The task -
Search the material for the string "xChannelSelector", then report how many lines hold it, with no other text.

Task data -
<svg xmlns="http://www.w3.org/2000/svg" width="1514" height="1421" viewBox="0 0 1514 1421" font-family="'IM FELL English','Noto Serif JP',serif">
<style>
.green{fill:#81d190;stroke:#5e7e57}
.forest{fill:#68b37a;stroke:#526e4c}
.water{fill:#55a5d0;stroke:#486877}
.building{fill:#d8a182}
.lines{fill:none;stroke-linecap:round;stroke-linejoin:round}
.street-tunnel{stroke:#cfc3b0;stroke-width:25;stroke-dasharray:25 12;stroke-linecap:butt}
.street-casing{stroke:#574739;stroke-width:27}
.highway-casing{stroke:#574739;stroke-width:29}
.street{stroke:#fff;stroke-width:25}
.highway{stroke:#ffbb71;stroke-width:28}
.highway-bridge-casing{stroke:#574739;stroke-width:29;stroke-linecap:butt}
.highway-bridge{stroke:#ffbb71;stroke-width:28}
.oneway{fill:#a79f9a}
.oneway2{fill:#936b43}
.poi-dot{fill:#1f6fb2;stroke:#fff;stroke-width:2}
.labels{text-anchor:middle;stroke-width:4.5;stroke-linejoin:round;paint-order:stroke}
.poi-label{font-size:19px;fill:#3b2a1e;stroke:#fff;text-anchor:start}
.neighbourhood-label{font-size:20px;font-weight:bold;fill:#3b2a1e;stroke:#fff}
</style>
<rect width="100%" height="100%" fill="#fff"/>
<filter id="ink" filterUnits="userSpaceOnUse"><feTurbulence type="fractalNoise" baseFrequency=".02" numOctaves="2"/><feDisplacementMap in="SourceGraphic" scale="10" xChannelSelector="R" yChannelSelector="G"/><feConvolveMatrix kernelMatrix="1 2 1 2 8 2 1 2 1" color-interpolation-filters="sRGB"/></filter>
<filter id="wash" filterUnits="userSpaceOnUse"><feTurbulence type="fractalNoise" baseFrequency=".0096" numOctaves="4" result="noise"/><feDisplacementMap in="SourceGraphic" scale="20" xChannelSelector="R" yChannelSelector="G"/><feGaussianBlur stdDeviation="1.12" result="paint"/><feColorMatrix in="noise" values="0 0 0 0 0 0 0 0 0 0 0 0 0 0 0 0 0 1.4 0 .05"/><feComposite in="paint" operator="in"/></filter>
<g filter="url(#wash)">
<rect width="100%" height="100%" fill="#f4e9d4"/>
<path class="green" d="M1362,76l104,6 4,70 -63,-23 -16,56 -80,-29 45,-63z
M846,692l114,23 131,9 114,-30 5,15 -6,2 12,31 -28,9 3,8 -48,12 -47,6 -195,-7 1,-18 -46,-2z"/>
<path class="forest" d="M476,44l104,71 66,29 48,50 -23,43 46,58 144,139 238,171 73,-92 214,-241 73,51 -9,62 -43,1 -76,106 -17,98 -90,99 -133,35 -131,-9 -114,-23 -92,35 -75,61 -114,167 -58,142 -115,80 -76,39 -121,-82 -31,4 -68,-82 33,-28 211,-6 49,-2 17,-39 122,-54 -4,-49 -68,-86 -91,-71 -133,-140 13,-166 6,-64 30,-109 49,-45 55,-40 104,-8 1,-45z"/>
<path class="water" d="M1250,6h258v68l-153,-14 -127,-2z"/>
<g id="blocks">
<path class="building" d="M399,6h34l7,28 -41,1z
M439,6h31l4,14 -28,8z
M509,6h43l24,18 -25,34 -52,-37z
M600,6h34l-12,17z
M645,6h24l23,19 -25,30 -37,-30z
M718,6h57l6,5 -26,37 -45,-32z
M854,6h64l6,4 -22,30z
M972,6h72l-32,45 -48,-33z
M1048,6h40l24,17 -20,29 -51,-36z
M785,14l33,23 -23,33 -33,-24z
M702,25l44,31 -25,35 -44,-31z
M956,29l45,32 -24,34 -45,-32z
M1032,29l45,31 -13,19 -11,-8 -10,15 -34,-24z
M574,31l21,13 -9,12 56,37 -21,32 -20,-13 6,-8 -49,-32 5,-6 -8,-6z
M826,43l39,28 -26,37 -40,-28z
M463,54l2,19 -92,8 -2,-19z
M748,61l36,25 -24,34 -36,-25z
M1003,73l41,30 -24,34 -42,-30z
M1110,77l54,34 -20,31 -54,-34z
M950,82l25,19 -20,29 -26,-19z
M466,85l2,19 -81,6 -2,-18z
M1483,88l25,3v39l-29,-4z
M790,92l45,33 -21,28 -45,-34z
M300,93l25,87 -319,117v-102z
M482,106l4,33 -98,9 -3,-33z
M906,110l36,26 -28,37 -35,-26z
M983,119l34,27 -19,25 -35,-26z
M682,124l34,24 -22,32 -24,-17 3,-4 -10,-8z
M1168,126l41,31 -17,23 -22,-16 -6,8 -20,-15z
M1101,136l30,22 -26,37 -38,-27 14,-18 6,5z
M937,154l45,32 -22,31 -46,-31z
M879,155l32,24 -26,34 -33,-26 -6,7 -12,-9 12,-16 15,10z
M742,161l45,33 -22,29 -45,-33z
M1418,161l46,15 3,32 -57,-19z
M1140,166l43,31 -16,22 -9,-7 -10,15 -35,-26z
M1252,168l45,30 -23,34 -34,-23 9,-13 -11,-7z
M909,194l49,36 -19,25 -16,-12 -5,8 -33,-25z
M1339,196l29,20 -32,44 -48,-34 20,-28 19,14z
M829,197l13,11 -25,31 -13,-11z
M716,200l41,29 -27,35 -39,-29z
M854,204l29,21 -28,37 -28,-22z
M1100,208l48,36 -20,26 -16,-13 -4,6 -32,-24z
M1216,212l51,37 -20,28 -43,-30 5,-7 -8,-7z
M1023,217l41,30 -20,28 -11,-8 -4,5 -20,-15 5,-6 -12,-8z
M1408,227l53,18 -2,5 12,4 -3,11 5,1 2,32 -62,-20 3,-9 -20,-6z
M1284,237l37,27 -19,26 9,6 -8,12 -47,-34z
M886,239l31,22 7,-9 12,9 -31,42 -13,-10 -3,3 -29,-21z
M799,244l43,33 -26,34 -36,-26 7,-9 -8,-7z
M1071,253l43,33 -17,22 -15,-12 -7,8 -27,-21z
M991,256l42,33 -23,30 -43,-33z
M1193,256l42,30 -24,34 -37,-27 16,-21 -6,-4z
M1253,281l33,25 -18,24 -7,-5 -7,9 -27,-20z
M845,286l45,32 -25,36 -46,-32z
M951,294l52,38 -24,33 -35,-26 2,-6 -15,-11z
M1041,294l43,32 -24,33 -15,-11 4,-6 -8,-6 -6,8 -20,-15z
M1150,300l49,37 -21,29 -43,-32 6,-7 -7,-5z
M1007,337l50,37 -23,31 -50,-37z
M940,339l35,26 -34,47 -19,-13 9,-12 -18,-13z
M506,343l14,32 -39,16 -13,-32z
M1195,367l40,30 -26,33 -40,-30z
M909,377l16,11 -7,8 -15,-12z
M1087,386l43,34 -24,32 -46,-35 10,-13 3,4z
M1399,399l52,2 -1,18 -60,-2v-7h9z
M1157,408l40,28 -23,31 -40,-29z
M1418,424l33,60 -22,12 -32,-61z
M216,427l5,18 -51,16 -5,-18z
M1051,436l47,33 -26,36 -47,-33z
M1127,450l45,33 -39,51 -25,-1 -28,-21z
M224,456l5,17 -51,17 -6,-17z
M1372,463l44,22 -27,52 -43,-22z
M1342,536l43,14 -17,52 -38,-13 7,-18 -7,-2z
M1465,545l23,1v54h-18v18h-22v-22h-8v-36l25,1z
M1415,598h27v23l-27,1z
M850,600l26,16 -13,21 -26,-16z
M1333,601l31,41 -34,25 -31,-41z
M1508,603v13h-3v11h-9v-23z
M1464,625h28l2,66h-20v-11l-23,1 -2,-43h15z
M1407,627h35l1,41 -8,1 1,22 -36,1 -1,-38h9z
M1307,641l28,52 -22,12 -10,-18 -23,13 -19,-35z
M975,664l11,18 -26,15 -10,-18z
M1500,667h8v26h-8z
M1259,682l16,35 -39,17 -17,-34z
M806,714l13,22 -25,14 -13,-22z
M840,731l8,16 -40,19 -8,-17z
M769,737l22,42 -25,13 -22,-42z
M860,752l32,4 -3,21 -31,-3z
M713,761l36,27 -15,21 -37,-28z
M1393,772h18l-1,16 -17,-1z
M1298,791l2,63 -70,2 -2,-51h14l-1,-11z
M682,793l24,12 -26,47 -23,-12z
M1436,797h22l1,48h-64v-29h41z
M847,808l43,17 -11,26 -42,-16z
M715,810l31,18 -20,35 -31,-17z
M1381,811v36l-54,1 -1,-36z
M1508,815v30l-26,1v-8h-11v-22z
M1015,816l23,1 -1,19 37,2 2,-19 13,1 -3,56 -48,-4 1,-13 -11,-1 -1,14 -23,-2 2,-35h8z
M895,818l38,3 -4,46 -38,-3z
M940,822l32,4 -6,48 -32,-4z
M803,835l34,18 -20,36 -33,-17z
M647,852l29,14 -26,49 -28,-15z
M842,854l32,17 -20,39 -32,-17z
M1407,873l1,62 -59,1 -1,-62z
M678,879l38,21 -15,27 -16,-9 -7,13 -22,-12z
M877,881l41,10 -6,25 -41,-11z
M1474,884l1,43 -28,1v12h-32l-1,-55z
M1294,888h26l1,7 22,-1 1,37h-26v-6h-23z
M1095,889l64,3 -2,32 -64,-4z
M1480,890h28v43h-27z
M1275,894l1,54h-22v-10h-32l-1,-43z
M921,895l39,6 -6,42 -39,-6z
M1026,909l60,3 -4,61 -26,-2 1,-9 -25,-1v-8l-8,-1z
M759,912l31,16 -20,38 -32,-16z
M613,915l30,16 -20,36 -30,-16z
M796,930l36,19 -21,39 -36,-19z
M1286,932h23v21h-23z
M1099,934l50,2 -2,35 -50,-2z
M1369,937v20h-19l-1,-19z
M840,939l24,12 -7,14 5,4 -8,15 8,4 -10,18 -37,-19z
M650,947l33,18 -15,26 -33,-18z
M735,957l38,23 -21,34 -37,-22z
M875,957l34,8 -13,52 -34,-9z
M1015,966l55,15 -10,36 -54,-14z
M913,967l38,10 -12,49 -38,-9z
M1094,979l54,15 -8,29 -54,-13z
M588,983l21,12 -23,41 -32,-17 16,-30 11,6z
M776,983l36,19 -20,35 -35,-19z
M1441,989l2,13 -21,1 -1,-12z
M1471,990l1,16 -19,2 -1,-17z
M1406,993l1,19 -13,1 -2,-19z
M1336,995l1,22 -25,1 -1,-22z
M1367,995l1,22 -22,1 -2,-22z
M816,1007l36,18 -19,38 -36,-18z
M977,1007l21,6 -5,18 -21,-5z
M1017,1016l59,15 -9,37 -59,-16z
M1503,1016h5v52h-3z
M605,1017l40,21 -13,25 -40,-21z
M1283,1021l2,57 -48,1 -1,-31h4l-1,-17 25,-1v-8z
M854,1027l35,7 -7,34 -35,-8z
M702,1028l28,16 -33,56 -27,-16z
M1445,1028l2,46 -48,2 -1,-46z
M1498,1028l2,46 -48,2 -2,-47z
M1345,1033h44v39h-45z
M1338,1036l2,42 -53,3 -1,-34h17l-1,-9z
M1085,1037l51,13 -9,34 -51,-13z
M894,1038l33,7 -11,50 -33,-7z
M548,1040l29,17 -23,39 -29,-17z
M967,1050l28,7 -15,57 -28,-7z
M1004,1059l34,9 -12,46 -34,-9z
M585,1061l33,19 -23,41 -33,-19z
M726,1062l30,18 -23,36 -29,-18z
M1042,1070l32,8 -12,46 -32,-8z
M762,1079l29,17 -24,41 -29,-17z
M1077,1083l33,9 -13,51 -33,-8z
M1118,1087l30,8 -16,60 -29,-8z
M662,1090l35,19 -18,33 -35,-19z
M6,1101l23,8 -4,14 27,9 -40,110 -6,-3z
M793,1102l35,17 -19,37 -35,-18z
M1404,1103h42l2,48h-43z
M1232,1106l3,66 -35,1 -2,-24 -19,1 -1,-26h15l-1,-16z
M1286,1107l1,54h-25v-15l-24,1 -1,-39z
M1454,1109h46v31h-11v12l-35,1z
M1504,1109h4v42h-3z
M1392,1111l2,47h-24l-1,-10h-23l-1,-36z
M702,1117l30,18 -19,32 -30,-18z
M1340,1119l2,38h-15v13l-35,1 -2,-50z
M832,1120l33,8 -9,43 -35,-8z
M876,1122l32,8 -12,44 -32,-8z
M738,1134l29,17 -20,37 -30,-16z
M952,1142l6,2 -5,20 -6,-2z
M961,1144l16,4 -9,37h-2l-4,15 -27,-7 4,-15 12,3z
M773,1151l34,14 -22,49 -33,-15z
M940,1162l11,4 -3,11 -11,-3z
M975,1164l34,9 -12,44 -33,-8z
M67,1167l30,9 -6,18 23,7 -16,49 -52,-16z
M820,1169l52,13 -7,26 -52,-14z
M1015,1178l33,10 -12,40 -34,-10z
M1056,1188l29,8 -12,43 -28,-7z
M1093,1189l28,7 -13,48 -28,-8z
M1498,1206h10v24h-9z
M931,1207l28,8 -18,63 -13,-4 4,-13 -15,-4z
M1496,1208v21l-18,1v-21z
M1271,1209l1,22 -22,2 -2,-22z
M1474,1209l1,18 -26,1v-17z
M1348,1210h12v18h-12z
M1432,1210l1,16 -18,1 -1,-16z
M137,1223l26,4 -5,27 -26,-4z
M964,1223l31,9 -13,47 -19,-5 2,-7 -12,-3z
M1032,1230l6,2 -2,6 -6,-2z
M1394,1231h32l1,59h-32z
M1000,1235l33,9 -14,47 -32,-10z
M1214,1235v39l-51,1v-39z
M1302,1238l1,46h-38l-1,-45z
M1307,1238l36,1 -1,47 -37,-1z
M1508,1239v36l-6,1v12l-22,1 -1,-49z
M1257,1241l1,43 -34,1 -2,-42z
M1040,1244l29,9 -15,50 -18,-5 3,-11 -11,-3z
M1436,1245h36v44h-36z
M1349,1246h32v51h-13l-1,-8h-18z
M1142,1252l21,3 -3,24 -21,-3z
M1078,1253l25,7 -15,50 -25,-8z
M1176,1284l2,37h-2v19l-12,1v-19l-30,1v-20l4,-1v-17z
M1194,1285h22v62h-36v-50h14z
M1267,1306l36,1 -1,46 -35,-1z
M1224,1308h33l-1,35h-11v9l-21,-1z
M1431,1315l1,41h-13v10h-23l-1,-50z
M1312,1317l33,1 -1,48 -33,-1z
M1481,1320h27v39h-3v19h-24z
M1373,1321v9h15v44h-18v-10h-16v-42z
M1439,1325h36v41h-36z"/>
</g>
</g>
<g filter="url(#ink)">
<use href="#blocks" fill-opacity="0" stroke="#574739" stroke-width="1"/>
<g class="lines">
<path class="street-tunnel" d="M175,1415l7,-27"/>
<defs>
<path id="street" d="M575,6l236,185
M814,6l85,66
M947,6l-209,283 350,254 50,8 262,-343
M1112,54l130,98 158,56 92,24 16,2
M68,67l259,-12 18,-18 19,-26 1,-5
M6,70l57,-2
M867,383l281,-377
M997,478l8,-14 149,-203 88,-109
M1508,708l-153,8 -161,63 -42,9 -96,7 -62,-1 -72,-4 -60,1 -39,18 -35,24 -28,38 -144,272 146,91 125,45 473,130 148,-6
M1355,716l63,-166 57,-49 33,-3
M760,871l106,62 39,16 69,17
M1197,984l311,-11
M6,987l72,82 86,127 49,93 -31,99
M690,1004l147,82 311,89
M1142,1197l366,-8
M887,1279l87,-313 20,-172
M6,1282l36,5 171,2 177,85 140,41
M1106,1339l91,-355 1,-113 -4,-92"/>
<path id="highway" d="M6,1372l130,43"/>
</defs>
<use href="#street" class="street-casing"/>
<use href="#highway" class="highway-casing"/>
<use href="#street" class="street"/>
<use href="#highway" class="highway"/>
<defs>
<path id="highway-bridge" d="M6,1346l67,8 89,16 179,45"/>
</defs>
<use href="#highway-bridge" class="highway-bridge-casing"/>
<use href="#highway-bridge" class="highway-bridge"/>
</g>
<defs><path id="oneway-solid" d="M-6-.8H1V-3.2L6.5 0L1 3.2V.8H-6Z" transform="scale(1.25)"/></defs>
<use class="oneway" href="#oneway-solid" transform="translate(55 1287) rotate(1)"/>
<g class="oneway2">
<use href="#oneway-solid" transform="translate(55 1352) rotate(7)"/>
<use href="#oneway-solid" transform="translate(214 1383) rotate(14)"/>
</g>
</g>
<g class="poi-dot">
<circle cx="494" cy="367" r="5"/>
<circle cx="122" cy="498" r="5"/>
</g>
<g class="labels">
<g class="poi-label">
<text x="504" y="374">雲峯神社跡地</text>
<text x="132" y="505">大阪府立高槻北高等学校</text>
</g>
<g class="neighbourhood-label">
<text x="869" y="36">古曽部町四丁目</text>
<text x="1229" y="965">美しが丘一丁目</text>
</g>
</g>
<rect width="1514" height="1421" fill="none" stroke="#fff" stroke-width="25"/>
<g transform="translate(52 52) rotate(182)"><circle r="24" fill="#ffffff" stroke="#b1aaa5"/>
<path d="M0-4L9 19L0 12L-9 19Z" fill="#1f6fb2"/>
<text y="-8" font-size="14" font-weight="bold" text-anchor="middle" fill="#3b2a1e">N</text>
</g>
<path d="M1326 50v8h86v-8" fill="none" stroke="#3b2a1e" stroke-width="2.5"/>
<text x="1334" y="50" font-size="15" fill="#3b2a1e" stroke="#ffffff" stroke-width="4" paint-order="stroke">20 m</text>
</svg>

Solution to this task -
2